OCTAVO DOMINGO ORDINARIO (C)

EL USO DE LA PALABRA

        (Lc. 6,39-45)

P. Emilio Garreaud, Director Nacional

Las lecturas bíblicas, que reflexionamos, este domingo, nos enseña, que la palabra es manifestación de nuestra interioridad. Ella es el reflejo de lo que es el hombre. Al autentico discípulo del Señor Jesús, se le reconoce, tanto por sus palabras como por sus obras. En la primera lectura, del libro del Eclesiástico, se afirma que el fruto muestra el cultivo de un árbol “la mentalidad del hombre”. El libro del Ben Sira, compara a la palabra, con los frutos de un árbol; estos, si son buenos o malos, nos hablan de que árbol se trata.

En esta misma línea, el Señor Jesús, nos muestra en su predica:  “el que es bueno, de la bondad que atesora en su corazón saca el bien, y el que es malo, de la maldad saca el mal; porque lo que reboza del corazón, lo habla la boca”.

¿Tus palabras, son buenas o malas? Que árbol eres: ¿el bueno o el malo?  ¿Te has puesto a pensar, que muchas veces, tus palabras no hacen bien a nadie, sino solamente mal?

¿No ser reflejo de lo que estás viviendo?

Como dice el libro del Eclesiastés: “La lengua puede perdernos”

San Agustín refiriéndose al mal uso de la palabra nos decía:”…reprime tu lengua, la cual es entre todos tus miembros el que mueves con mas facilidad. Reprime tu lengua del mal…No digas mentiras, no recrimines, no calumnies, no digas falsos testimonios, no blasfemes. Reprime tu lengua del mal. Pues como te encolerizas contra quien habla mal de t, enfádate contigo mismo cuando hables mal de otro. No hablen tus labios la mentira.”

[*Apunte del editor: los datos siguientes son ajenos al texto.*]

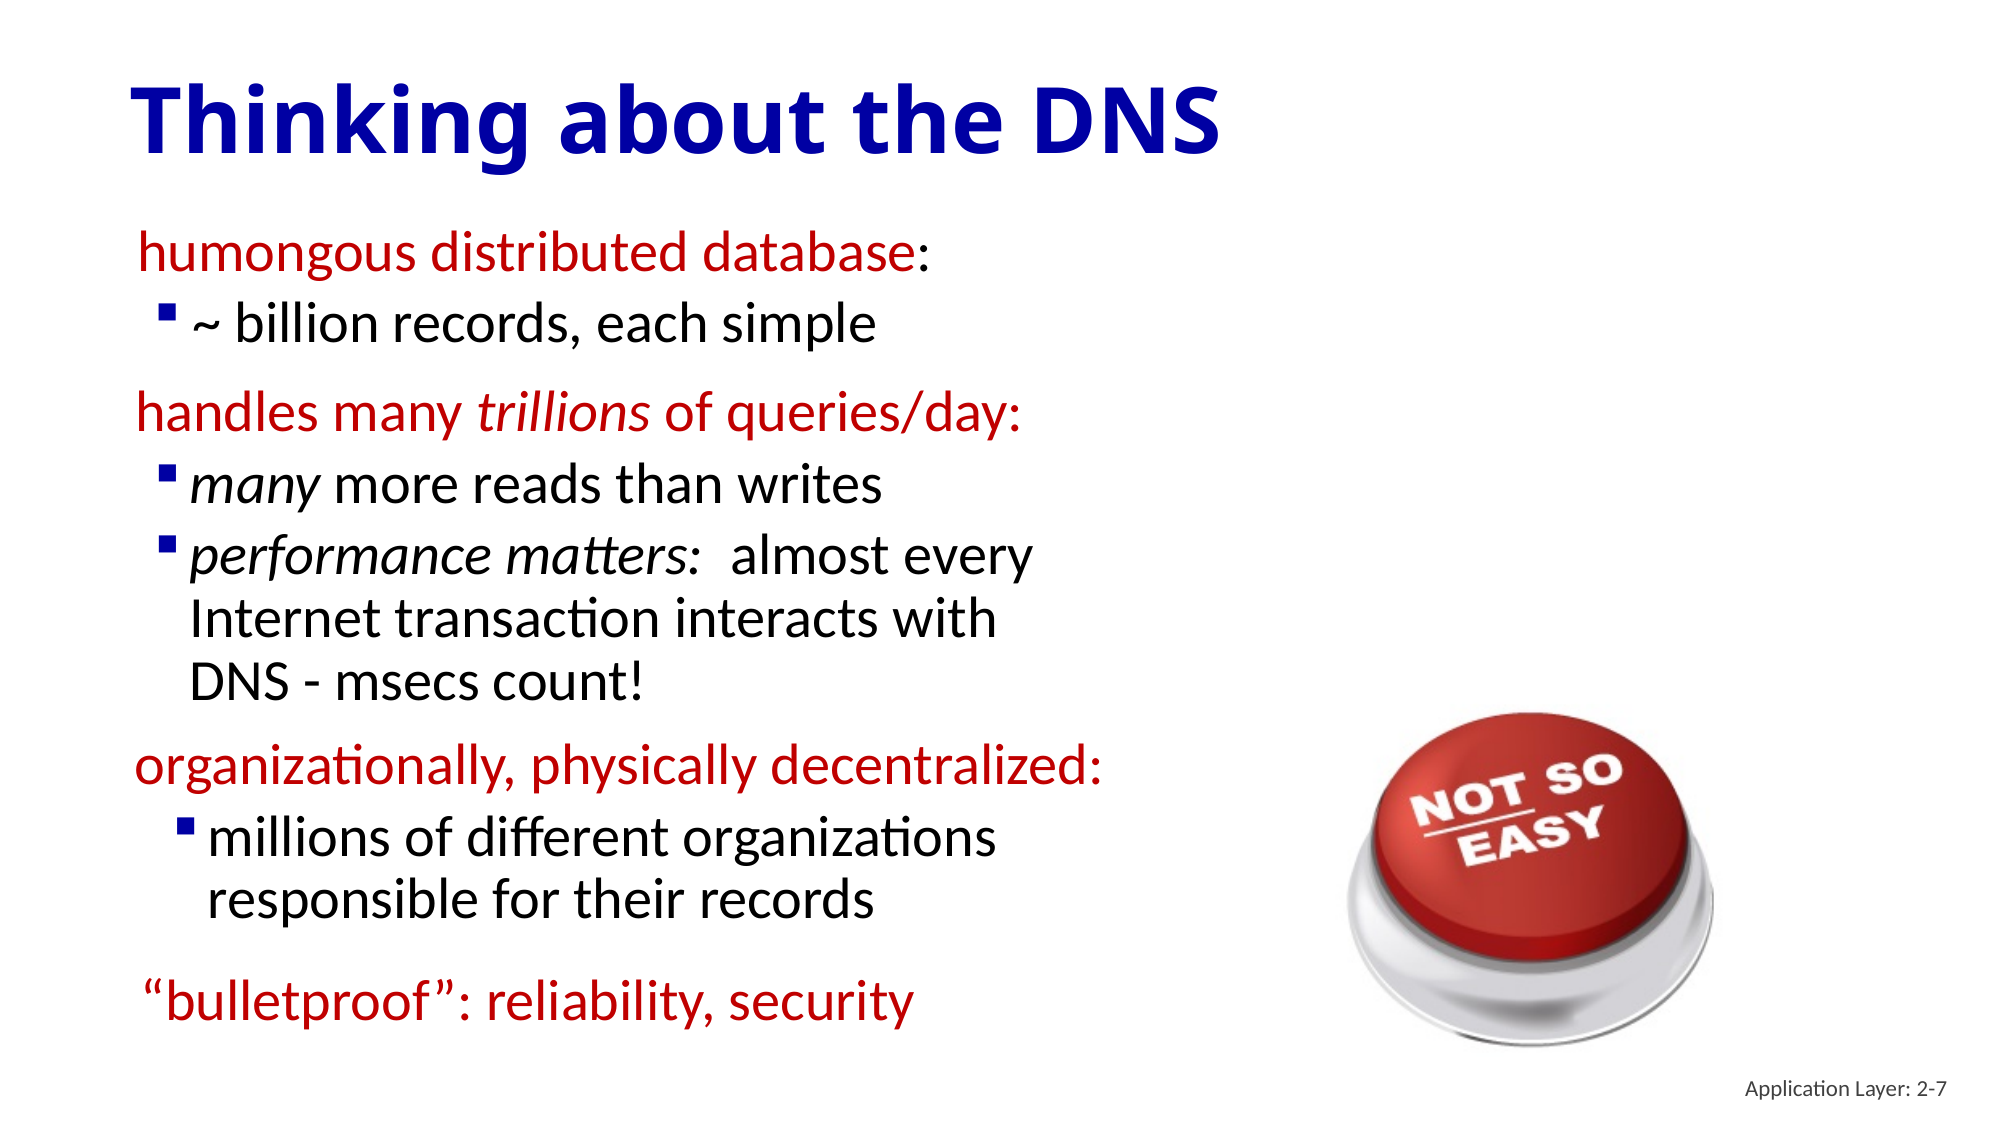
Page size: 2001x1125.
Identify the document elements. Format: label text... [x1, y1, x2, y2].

¿Qué tan mentiroso eres, o exagerado? ¿Qué tanto, hablas mal de los otros? ¿Hablas mal de ellos a sus espaldas? ¿Hablas con ligereza de otros? ¿Eres chismoso? ¿Calumnias? ¿Cuantas medias verdades dices? ¿Cuánta hipocresía y diplomacia, salen de tu boca? ¿Qué tan franco eres? ¿Cuánto tiempo pierdes hablando sin edificar a nadie?

Pienso que, si hacemos un examen de conciencia, nos daremos cuenta que fallamos por muchos lados.

Si no cambiamos nuestro corazón y si realmente no hacemos esfuerzos, para que desde nuestro interior broten palabras de verdad; seremos los hipócritas de los cuales habla el Evangelio. No podemos pedir que el otro saque la paja de su ojo, si nosotros no nos la sacamos primero. No podremos guiar a otro si nosotros somos ciegos.

La palabra es un medio, mediante el cual, podemos lograr nuestra plena realización humana. Para lograr eso, no podemos ser esclavos de nuestra lengua: debemos saber callar y debemos saber hablar. Podemos resumir esto en la máxima: “habla cuando quieras y quiere cuando debas”. Debemos ejercitar la voluntad para saber hablar y callar en los momentos correctos. Como dice el Eclesiastés:”Hay tiempo para callar y tiempo para hablar”.

Lo más importante en nuestra vida, es adherirnos y configurarnos al Señor Jesús. Todas nuestras facultades y nuestros ser, deben estar ordenados a El. Asociados a la tarea de María, como corolario de su maternidad, estamos llamados, a predicar a tiempo y a destiempo al mismo Señor Jesús.

Como María, mostremos, por intermedio de nuestra palabra, al mismo Señor Jesús. Ella expresa con todo su ser al Señor. Toda ella habla de Dios.